Sevgiliye
mektuplar Vol 2
Bu kocaman kirli dünyanın tertemiz
kalmış en nadide çiçeği biricik sevgilim…
Bu sabah da günaydın demedin.
Nasılda alışmışım her yeni güne senin güzel günaydınlarınla başlamaya. Artık
alışmak zorundayım galiba, günümü
aydınlatan o günaydınlarından mahrum kalmaya…
Yaralarım hala kanıyor ve ben enfeksiyon
kapmasın diye tüm gözyaşlarımı içime akıtıyorum. Yüzümde sahte bir tebessüm, gülümsüyorum.
Güçlü
olmak, güçlü kalmak zorundayım ve beni
ayakta tutan hala gözümün önünden gitmeyen, hiç gitmeyecek olan tüm güzelliği
ile gülen gözlerin.
Biliyorum şimdiye kadar valizimi
toplayıp gitmem gerekirdi. Gidemiyorum ki sana nasıl geldiğimi bilmediğim gibi
senden nasıl gidilir onu da bilmiyorum, sahi gidilebilir mi senden.
Sanmıyorum bildiğim tüm yollar sana
çıkıyor. Aslında sana derken yanlış anlama içimde yaşayan sana.
Farkındayım sen bana imkânsızsın ama
zaten aşk hep imkânsızı seçmiyor mu imtihanımız hep imkânsızla olmuyor mu?
Biliyorum bu satırları da okumayacaksın,
sana ulaşmayacak yazdıklarım ama için de bir yerler de sende hissediyorsun
zaten bütün bu yazdıklarımı inanmak zor olsa da bu böyle.
Biliyormusun seninle ilgili her şeyi
bildiğimi sanıyordum oysa bu gün senli hayaller eşiliğinde müzik dinlerken fark
ettim biz seninle hiç müzik dinlemedik, hangi şarkıları sevdiğini bilmiyorum.
İşte o an içimden eşek dedim kendi kendime.
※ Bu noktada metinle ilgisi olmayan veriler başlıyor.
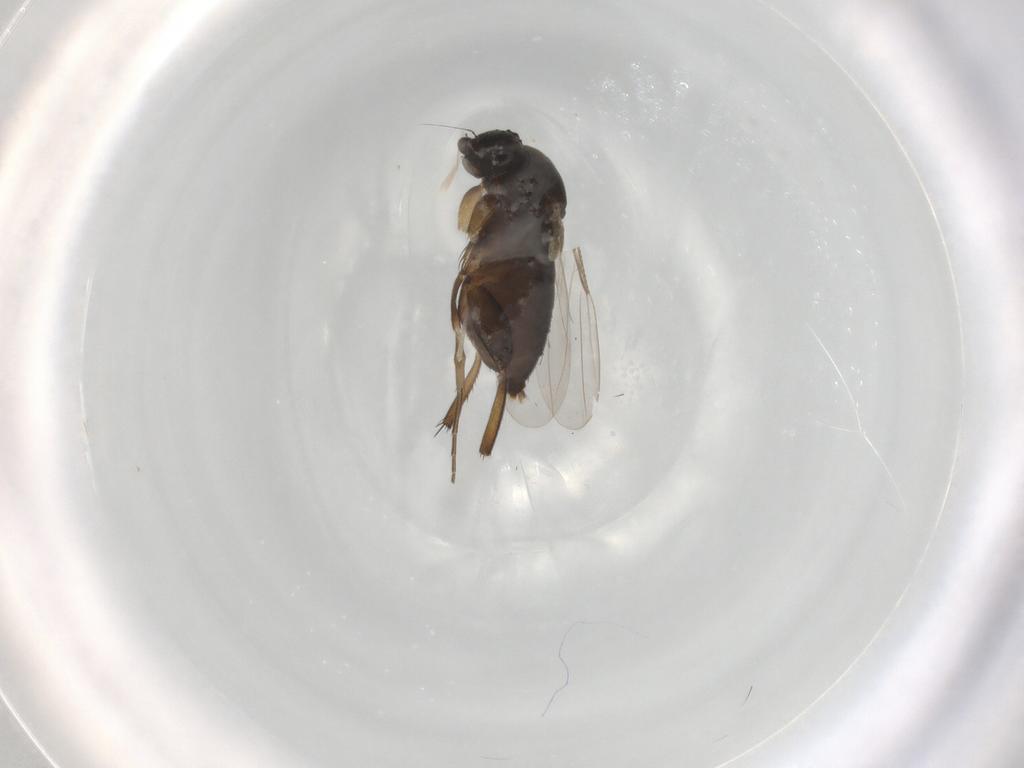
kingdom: Animalia
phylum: Arthropoda
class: Insecta
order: Diptera
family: Phoridae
Eşek neden bunu bilmiyorsun hani
her şeyini ezbere biliyordun meğerse ne kadar cahil kalmışım. Bakışların öyle
almış ki beni benden sensiz eksik kaldığımı şimdi daha iyi anlıyorum.
Bu gün de bitecek, öylece anlamsız boş
bir şekilde yaşanacak . Sandığın gibi unutulup gitmeyeceksin ve yokluğuna
alışamayacağım. Hayat elim de kalan tek güzellik olan yazma yeteneğime de alana
kadar yazacağım. Sen okusan da okumasan da, sonra bir gün yazmayacağım ama bu
seni unuttuğum anlamına gelmeyecek yanılıyorsun.